一方、実務上は直属の組織の長である支社長・営業所長宛で運用している会社もあります。社内の慣行がある場合はそれに従って問題ありません。迷う場合は人事や総務に確認してください。
宛名には敬称として「殿」または「様」を付けます。自分の名前の下には押印するのが一般的です(会社が不要としている場合は不要です)。
退職届と退職願の違い
- 退職願: 退職を「お願いする」書面。会社が承諾するまでは撤回の余地がある
- 退職届: 退職の意思を「届け出る」書面。到達した時点で効力が生じる
引き止めが予想される場合や、意思が固まっている場合は退職届を使ってください。
記載する内容
- 表題(退職届 または 退職願)
- 私事、または私議(本文の書き出し)
- 退職理由(自己都合なら「一身上の都合により」)
- 退職日
- 提出日
- 所属と氏名
- 宛名
理由は「一身上の都合により」で足ります。具体的な事情を書く必要はありません。
例文
退職届
私事
このたび、一身上の都合により、令和○年○月○日をもちまして退職いたします。
令和○年○月○日
○○支社 営業部 氏名 印
○○生命保険株式会社
支社長 ○○○○ 殿
会社都合の場合
支社の統廃合や人員整理による退職の場合、「一身上の都合」と書くと自己都合の扱いになる可能性があります。会社都合であれば、その旨を書くか、そもそも退職届の提出が必要かを確認してください。
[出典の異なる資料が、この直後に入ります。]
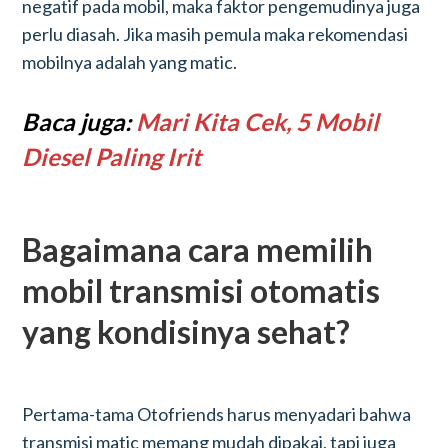
negatif pada mobil, maka faktor pengemudinya juga
perlu diasah. Jika masih pemula maka rekomendasi
mobilnya adalah yang matic.
Baca juga:
Mari Kita Cek, 5 Mobil
Diesel Paling Irit
Bagaimana cara memilih
mobil transmisi otomatis
yang kondisinya sehat?
Pertama-tama Otofriends harus menyadari bahwa
transmisi matic memang mudah dipakai, tapi juga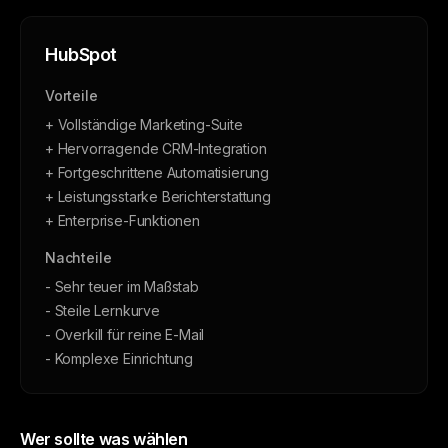
HubSpot
Vorteile
+ Vollständige Marketing-Suite
+ Hervorragende CRM-Integration
+ Fortgeschrittene Automatisierung
+ Leistungsstarke Berichterstattung
+ Enterprise-Funktionen
Nachteile
- Sehr teuer im Maßstab
- Steile Lernkurve
- Overkill für reine E-Mail
- Komplexe Einrichtung
Wer sollte was wählen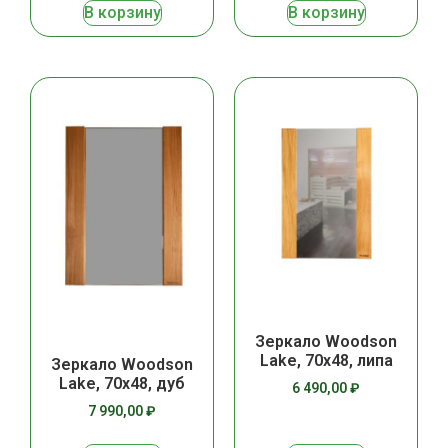
В корзину
В корзину
Зеркало Woodson
Lake, 70х48, липа
Зеркало Woodson
Lake, 70х48, дуб
6 490,00
₽
7 990,00
₽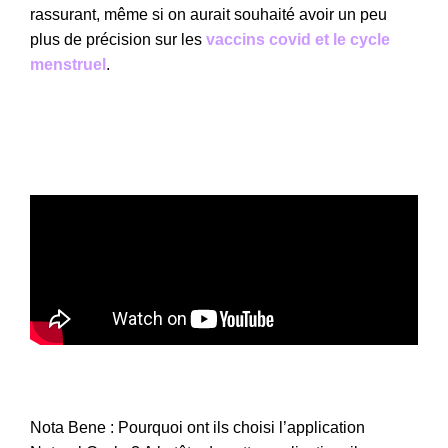
rassurant, même si on aurait souhaité avoir un peu
plus de précision sur les
vaccins covid et le cycle
menstruel
.
Nota Bene : Pourquoi ont ils choisi l’application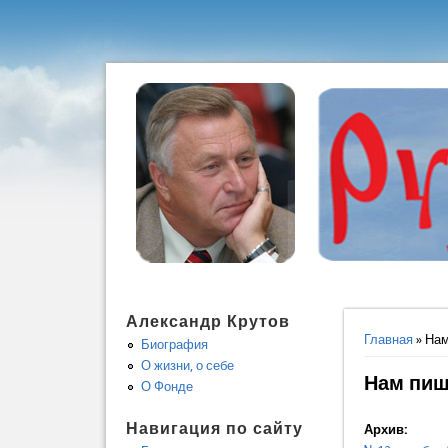
Александр Крутов
Вы здес
Главная
» Нам
Биография
О жизни, о себе
Нам пиш
О Фонде
Навигация по сайту
Архив: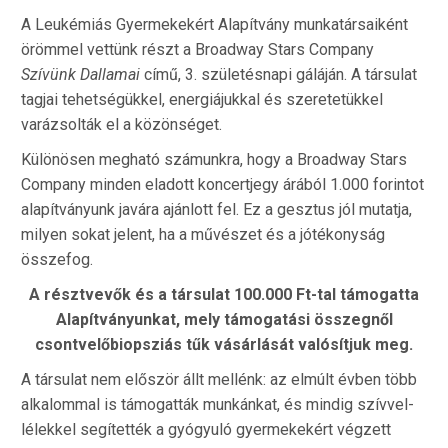
A Leukémiás Gyermekekért Alapítvány munkatársaiként
örömmel vettünk részt a Broadway Stars Company
Szívünk Dallamai
című, 3. születésnapi gáláján. A társulat
tagjai tehetségükkel, energiájukkal és szeretetükkel
varázsolták el a közönséget.
Különösen megható számunkra, hogy a Broadway Stars
Company minden eladott koncertjegy árából 1.000 forintot
alapítványunk javára ajánlott fel. Ez a gesztus jól mutatja,
milyen sokat jelent, ha a művészet és a jótékonyság
összefog.
A résztvevők és a társulat 100.000 Ft-tal támogatta
Alapítványunkat, mely támogatási összegnől
csontvelőbiopsziás tűk vásárlását valósítjuk meg.
A társulat nem először állt mellénk: az elmúlt évben több
alkalommal is támogatták munkánkat, és mindig szívvel-
lélekkel segítették a gyógyuló gyermekekért végzett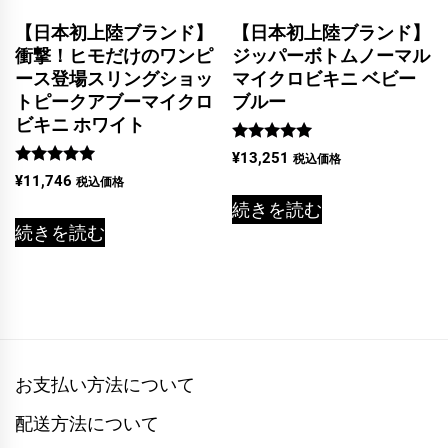
【日本初上陸ブランド】
【日本初上陸ブランド】
衝撃！ヒモだけのワンピ
ジッパーボトムノーマル
ース登場スリングショッ
マイクロビキニ ベビー
トピークアブーマイクロ
ブルー
ビキニ ホワイト
5段階中
¥
13,251
税込価格
5.00
5段階中
¥
11,746
税込価格
の評価
5.00
の評価
続きを読む
続きを読む
お支払い方法について
配送方法について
離職理由は失業保険の給付日数や給付制限に影響します。離職票の離職理由欄は必ず確認してください。
提出方法
手渡しが基本です。白封筒に入れ、表に「退職届」、裏に所属と氏名を書きます。渡せない事情がある場合は郵送でも構いません。内容証明郵便を使えば、送った内容と到達した日を記録に残せます。